## TASK DETAILS
Each line of the material is to be written out exactly.

## STORED DATA
**********

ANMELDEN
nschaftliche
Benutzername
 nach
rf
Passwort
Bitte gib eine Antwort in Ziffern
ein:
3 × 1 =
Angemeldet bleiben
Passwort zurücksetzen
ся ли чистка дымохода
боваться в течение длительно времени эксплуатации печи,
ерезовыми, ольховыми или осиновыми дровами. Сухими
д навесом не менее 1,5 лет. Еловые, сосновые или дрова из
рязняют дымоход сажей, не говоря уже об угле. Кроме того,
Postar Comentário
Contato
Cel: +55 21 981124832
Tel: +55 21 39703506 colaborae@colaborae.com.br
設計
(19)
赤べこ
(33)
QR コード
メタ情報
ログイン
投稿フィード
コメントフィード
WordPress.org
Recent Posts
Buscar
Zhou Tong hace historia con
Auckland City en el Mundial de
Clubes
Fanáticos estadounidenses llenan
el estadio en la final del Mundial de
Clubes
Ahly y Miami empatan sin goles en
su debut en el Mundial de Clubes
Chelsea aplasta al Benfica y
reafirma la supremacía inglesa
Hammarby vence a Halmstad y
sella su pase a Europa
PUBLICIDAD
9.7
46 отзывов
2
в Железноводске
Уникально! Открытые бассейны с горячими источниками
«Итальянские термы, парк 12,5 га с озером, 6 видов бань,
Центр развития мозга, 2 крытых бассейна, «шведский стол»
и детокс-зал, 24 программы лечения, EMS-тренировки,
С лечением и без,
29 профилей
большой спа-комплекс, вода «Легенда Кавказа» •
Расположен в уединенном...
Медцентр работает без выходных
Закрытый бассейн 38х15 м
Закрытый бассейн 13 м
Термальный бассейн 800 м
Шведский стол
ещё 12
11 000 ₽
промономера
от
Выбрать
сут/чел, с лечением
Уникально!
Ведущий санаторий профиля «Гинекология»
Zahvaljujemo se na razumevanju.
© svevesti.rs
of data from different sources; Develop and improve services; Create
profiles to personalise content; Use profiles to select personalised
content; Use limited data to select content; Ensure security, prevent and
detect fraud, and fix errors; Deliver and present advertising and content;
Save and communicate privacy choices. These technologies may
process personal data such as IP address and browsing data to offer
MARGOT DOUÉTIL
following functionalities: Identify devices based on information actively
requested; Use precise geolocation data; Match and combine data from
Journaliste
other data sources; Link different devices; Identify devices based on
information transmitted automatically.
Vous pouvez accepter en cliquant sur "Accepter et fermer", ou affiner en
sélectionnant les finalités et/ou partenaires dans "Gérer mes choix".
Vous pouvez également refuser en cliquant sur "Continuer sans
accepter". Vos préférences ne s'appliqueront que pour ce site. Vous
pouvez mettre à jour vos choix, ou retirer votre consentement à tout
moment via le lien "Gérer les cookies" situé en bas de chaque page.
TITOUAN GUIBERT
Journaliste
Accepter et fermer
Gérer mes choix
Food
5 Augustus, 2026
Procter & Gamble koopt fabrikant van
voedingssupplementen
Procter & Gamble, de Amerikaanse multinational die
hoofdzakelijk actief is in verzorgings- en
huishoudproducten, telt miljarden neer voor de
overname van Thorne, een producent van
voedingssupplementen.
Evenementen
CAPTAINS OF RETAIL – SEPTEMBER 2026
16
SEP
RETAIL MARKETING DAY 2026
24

**********

## WRITTEN RESPONSE
ANMELDEN
nschaftliche
Benutzername
 nach
rf
Passwort
Bitte gib eine Antwort in Ziffern
ein:
3 × 1 =
Angemeldet bleiben
Passwort zurücksetzen
ся ли чистка дымохода
боваться в течение длительно времени эксплуатации печи,
ерезовыми, ольховыми или осиновыми дровами. Сухими
д навесом не менее 1,5 лет. Еловые, сосновые или дрова из
рязняют дымоход сажей, не говоря уже об угле. Кроме того,
Postar Comentário
Contato
Cel: +55 21 981124832
Tel: +55 21 39703506 colaborae@colaborae.com.br
設計
(19)
赤べこ
(33)
QR コード
メタ情報
ログイン
投稿フィード
コメントフィード
WordPress.org
Recent Posts
Buscar
Zhou Tong hace historia con
Auckland City en el Mundial de
Clubes
Fanáticos estadounidenses llenan
el estadio en la final del Mundial de
Clubes
Ahly y Miami empatan sin goles en
su debut en el Mundial de Clubes
Chelsea aplasta al Benfica y
reafirma la supremacía inglesa
Hammarby vence a Halmstad y
sella su pase a Europa
PUBLICIDAD
9.7
46 отзывов
2
в Железноводске
Уникально! Открытые бассейны с горячими источниками
«Итальянские термы, парк 12,5 га с озером, 6 видов бань,
Центр развития мозга, 2 крытых бассейна, «шведский стол»
и детокс-зал, 24 программы лечения, EMS-тренировки,
С лечением и без,
29 профилей
большой спа-комплекс, вода «Легенда Кавказа» •
Расположен в уединенном...
Медцентр работает без выходных
Закрытый бассейн 38х15 м
Закрытый бассейн 13 м
Термальный бассейн 800 м
Шведский стол
ещё 12
11 000 ₽
промономера
от
Выбрать
сут/чел, с лечением
Уникально!
Ведущий санаторий профиля «Гинекология»
Zahvaljujemo se na razumevanju.
© svevesti.rs
of data from different sources; Develop and improve services; Create
profiles to personalise content; Use profiles to select personalised
content; Use limited data to select content; Ensure security, prevent and
detect fraud, and fix errors; Deliver and present advertising and content;
Save and communicate privacy choices. These technologies may
process personal data such as IP address and browsing data to offer
MARGOT DOUÉTIL
following functionalities: Identify devices based on information actively
requested; Use precise geolocation data; Match and combine data from
Journaliste
other data sources; Link different devices; Identify devices based on
information transmitted automatically.
Vous pouvez accepter en cliquant sur "Accepter et fermer", ou affiner en
sélectionnant les finalités et/ou partenaires dans "Gérer mes choix".
Vous pouvez également refuser en cliquant sur "Continuer sans
accepter". Vos préférences ne s'appliqueront que pour ce site. Vous
pouvez mettre à jour vos choix, ou retirer votre consentement à tout
moment via le lien "Gérer les cookies" situé en bas de chaque page.
TITOUAN GUIBERT
Journaliste
Accepter et fermer
Gérer mes choix
Food
5 Augustus, 2026
Procter & Gamble koopt fabrikant van
voedingssupplementen
Procter & Gamble, de Amerikaanse multinational die
hoofdzakelijk actief is in verzorgings- en
huishoudproducten, telt miljarden neer voor de
overname van Thorne, een producent van
voedingssupplementen.
Evenementen
CAPTAINS OF RETAIL – SEPTEMBER 2026
16
SEP
RETAIL MARKETING DAY 2026
24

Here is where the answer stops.